Los colores de los instrumentos son inusuales en una orquesta. Riccardo Muti lo subraya desde el principio destacando los violines, los violonchelos e incluso un clavecín flamante, en una larga reflexión antes de asumir la dirección, en la prisión de la Ópera de Milán, de sus Cherubini, también llamados Orquesta del Mar. Porque la madera con la que elaboraban los instrumentos los prisioneros proviene del mar, utilizando los barcos de los náufragos.
También se encuentran algunos restos de naufragios en los macizos de flores de la prisión. “Haber hecho una madera que era muerte, una madera que vibra de vida, es un milagro – afirma el maestro – debería ser una señal en un mundo que, por el contrario, se derrumba por muchas razones”.

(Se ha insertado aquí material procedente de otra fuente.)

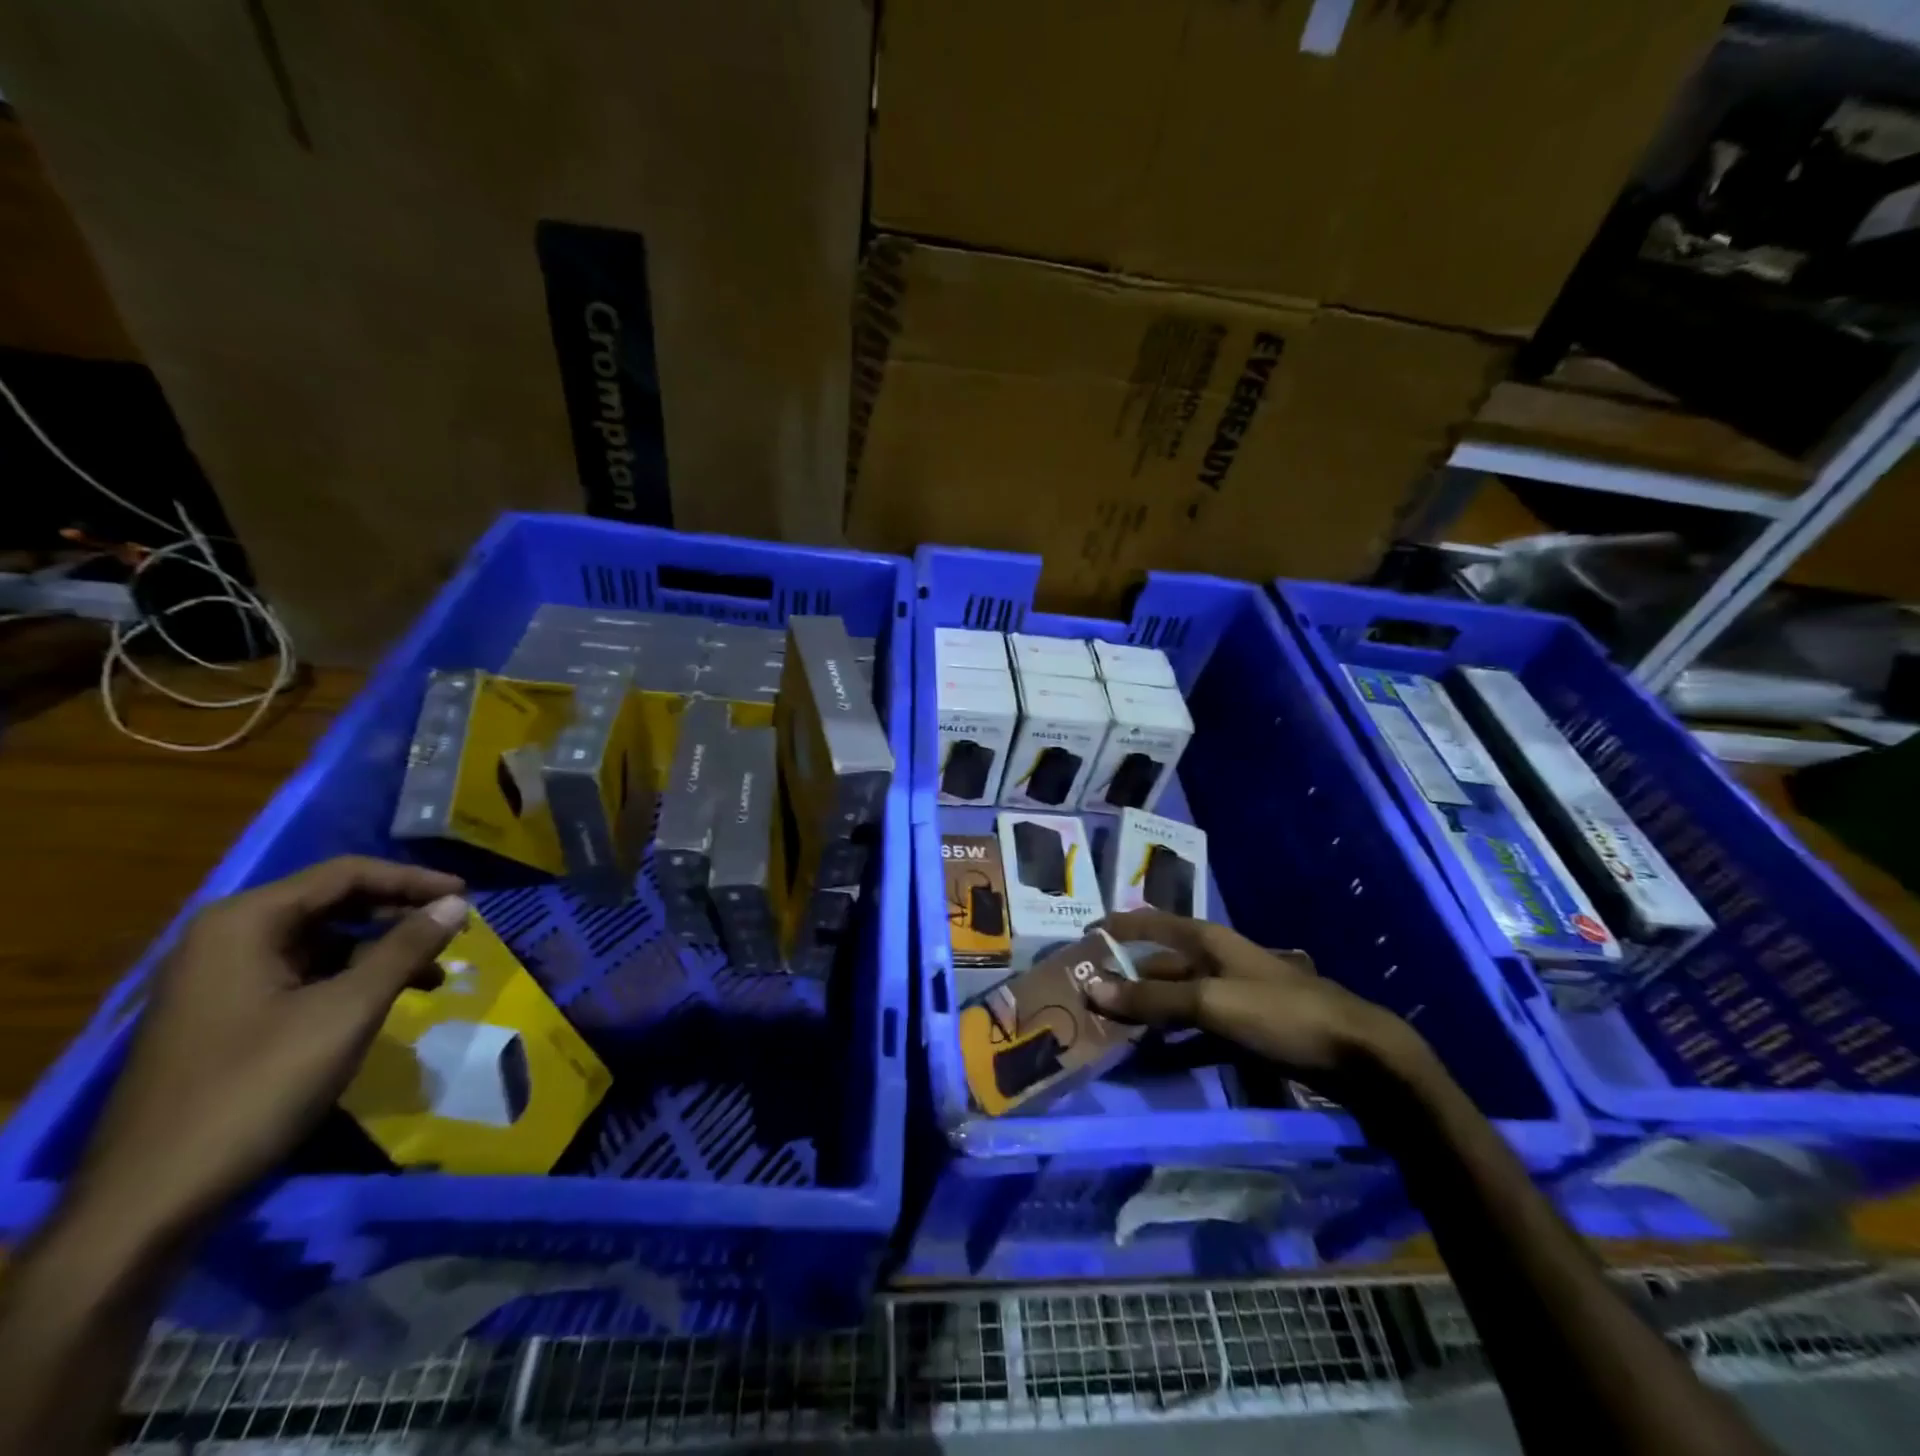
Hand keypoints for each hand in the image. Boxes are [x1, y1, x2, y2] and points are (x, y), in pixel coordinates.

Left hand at [75, 857, 469, 1249]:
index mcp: (245, 922)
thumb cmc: (257, 1086)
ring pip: (322, 941)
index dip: (413, 880)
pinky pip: (304, 975)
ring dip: (382, 949)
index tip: (467, 896)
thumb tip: (457, 902)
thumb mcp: (347, 1011)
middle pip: (332, 903)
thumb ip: (405, 948)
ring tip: (433, 972)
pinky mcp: (226, 1016)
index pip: (346, 874)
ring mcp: (221, 979)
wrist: (152, 1198)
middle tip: (455, 930)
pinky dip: (353, 978)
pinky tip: (386, 1000)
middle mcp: (227, 938)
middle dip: (399, 913)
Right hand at [1086, 909, 1413, 1087]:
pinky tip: (1152, 1064)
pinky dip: (1172, 1046)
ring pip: (1174, 1003)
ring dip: (1145, 1017)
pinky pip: (1195, 1034)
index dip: (1115, 928)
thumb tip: (1090, 989)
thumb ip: (1151, 999)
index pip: (1148, 922)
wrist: (1359, 1055)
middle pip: (1158, 967)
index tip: (1078, 939)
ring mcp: (1230, 998)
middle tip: (1084, 1002)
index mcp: (1206, 940)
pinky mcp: (1244, 1031)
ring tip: (1108, 1036)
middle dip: (1123, 981)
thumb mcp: (1210, 1003)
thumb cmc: (1280, 1013)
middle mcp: (1214, 962)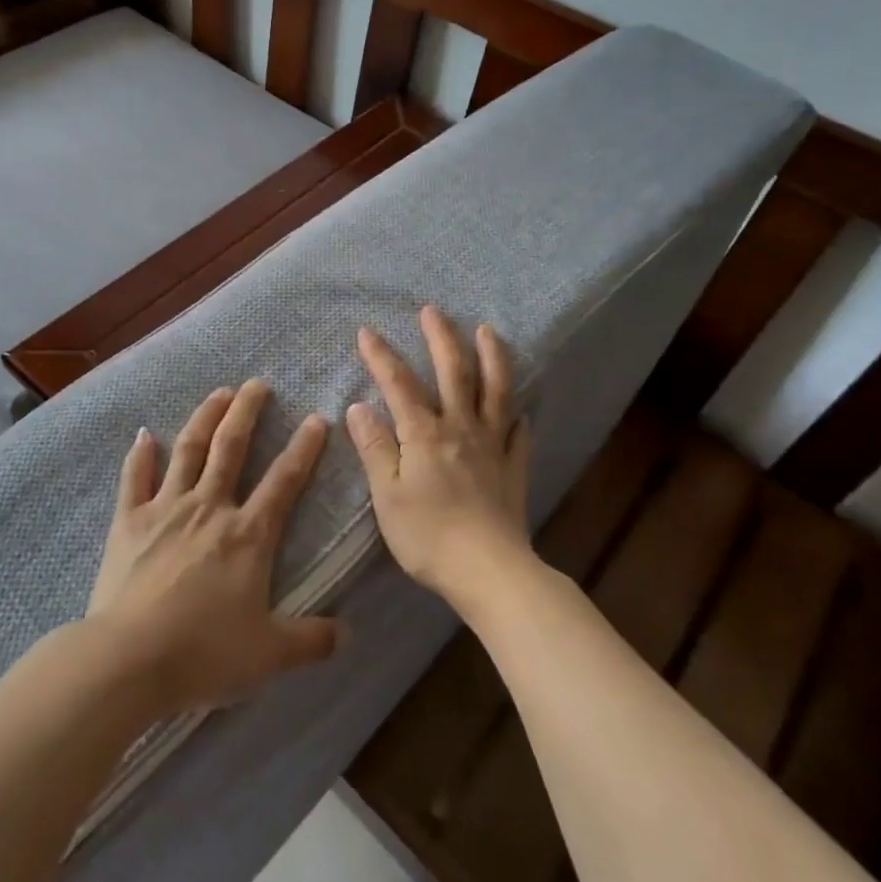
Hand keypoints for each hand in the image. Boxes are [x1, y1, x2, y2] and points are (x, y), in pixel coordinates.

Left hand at [85, 381, 339, 716]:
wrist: (129, 659)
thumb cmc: (203, 653)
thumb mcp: (269, 654)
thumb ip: (311, 640)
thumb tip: (348, 634)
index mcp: (248, 535)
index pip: (284, 481)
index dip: (304, 448)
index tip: (316, 418)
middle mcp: (209, 508)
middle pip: (231, 448)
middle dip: (247, 412)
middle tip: (257, 384)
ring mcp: (166, 509)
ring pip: (189, 450)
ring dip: (205, 417)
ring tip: (218, 393)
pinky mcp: (129, 521)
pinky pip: (135, 478)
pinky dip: (140, 455)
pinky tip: (144, 434)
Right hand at [346, 306, 536, 612]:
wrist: (489, 571)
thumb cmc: (428, 536)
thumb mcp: (388, 495)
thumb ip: (375, 449)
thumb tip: (359, 408)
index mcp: (425, 434)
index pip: (399, 384)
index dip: (381, 356)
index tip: (367, 332)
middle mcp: (461, 428)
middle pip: (454, 372)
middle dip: (441, 338)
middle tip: (433, 310)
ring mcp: (492, 446)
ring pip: (495, 392)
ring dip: (492, 358)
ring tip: (488, 331)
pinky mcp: (513, 469)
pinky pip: (519, 436)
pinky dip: (519, 418)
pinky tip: (521, 411)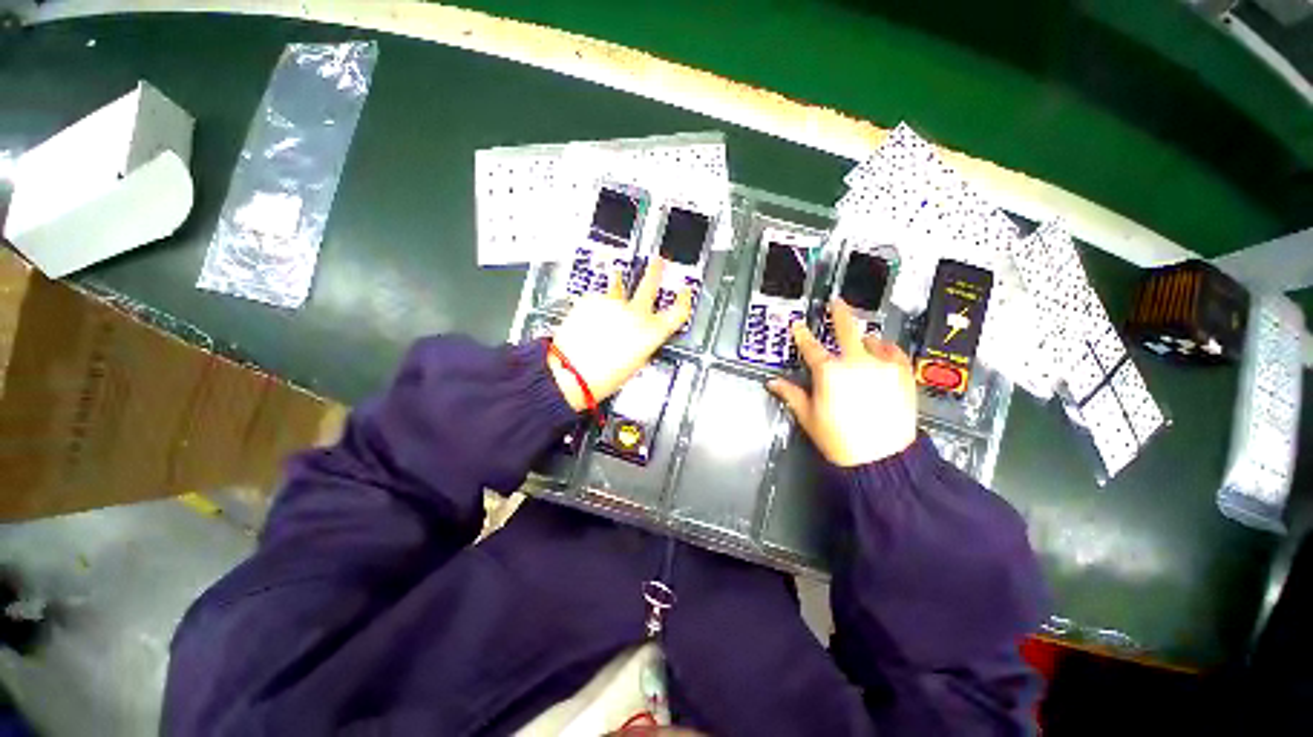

Anoche fue una velada emocionante y esperanzadora en la prisión, con y para los reclusos, en el marco del proyecto festival Le vie dell’Amicizia di Ravenna que, desde 1997, tiene como objetivo difundir la esperanza, el diálogo y la fraternidad a través de la música.
“La música está concebida en varias partes diferentes, líneas musicales, que se desarrollan al mismo tiempo, jugando líneas diferentes entre sí pero que tienden a complementarse, sin contradecirse continuamente – explicó Muti. Es el diálogo de diferentes partes que tienden a la armonía de todo, es decir al bienestar, a la belleza: el concepto de sociedad y de política en el sentido de polis debe ser una imitación de esto”.
Alrededor de 200 de los 1.200 reclusos del centro penitenciario ocuparon sus asientos en el teatro interior, renovado especialmente para el evento. Éstos son los que están más comprometidos con el proceso de rehabilitación, reintegración y oportunidades de empleo. Como los miembros del coro La Nave di San Vittore que cantaron Va’, pensiero. “Enseguida comprendieron mis indicaciones expresivas y de fraseo – dice Muti – A veces, con coros famosos, se necesita más tiempo”. O los aprendices de luthier que fabrican los instrumentos bajo la enseñanza de profesionales del oficio, en un proyecto de la Fundación Casa dello Spirito e delle Arti. El primer violín de este tipo fue bendecido por el Papa Francisco. en 2022.
También estuvo presente el subsecretario de Cultura, Gianmarco Mazzi, el concierto se alternó con las intervenciones de algunos presos, italianos y extranjeros, que leyeron poemas o testimonios. Entre los momentos más emotivos está una lección especial de canto que Muti quiso darle a un preso de 31 años, Mirto, una voz de soprano que perfeccionó en el Conservatorio de Milán, hasta que se encontró en prisión por un dramático asunto hace unos años. Muti lo acompañó al piano y luego lo consoló abrazándolo.
“Es un lugar desde donde lo que ha sido una causa negativa, a través de la música y otras cosas, se puede transformar y se está transformando en algo absolutamente positivo”, afirmó el maestro de 84 años que partirá mañana lunes de gira por Estados Unidos.
Entre los invitados se encontraban Giovanni Bazoli, presidente emérito de Intesa Sanpaolo, que apoyó el evento junto a Confcommercio, Andrea Rebaglio de la Fundación Cariplo, Maria Milano Franco D’Aragona, superintendente de las prisiones de Lombardía, Elena Buscemi, presidenta del Ayuntamiento de Milán, Don Davide Milani, Don Mazzi y el cantante Achille Lauro.
El artista finalmente estrechó la mano de todos los internos que se acercaron a saludar. “Por supuesto, la prisión es un lugar cerrado y difícil, pero incluso aquí podemos encontrarnos a nosotros mismos, especialmente a través del arte”, dijo. “Aquí encontré mucha más emoción, creatividad y espiritualidad profunda que fuera de la prisión”, subrayó.
La directora de la prisión, fundada hace dos meses, Rosalía Marino, se mostró satisfecha con el acontecimiento y destacó la intención de centrarse cada vez más en la rehabilitación y reintegración de los reclusos. Un agradecimiento especial a todo el personal, sin cuya colaboración ningún objetivo podría alcanzarse.